Alles in allem bekommen Action und Schaueffekte eine Menge Raum. Deshalb dürfen sich die Helden sehr oft mit ihren Gegenspielern prügeln oder durch nett anzuschauende utopische Landschaften klettern.

Leider wird die physische Seite ihrer Fähigkeiten übertrieben betont. Gewalt gehört zum Film und ist oft hart an der Grenze zu einer höheren Altersfreigabe, auch wenn die Szenen ab einem bestimmten Punkt ausgeblendet werden und man nichts mehr sieht, sondern nur noch die entsprechenden Geräusche hört. Die Spannung erhöht sich dadurch allerdings nicht, da sich die Action-Szenen mehrfach wiederholen und gerade im Mittelteil des Films – als die Ferox ein Gebäude stürmen – etwas zu sehr in die Länge gezogen werden.

Auch für diesen Film wirkt die 3D-Konvertierung eher überflüssig, da sich die meisten Szenen ohnehin rein auf die Menschen konzentrieren und den Hintergrund eher verschwimmen lassen.
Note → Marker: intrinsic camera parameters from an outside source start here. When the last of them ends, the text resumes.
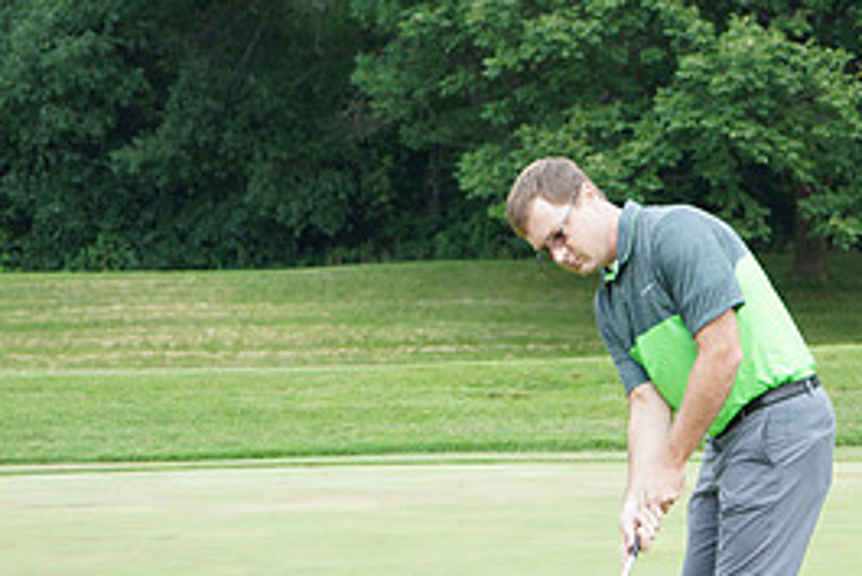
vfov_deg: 8.9
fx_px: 3665
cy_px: 571
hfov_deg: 13.4
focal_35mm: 153
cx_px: 673
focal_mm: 70
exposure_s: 1/80
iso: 100
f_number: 5.6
Selbst in den durchaus gut animierten Simulationen, wenn zum Beispiel Menschen und Gegenstände in Zeitlupe durch die Luft fliegen, fällt die erwartete Raumtiefe so gut wie gar nicht auf.

„Die Bestimmung – Insurgent“ hat durchaus seine Schauwerte und genau die richtige Laufzeit (oder besser: das Maß an Action), um nicht langweilig zu werden, aber dennoch hat man als Zuschauer danach nicht das Bedürfnis. den Film sofort noch einmal oder möglichst bald die Fortsetzung sehen zu wollen.

Das Gefühl, alles von irgendwoher zu kennen, angefangen mit der großäugigen, tragisch dreinblickenden Heldin, über das schmuddelige dystopische Endzeit-Szenario mit Hightech-Elementen bis hin zu den computergenerierten Spezialeffekten und Landschaften, lässt einen danach nämlich nicht mehr los.

Was bleibt ist ein eher zwiespältiger Eindruck: Der Film ist zwar für den Moment kurzweilige Unterhaltung mit netten Effekten zum Anschauen, aber man hat ihn bereits kurz nach dem Kinobesuch wieder vergessen, da weder die Handlung noch die Figuren Eindruck hinterlassen.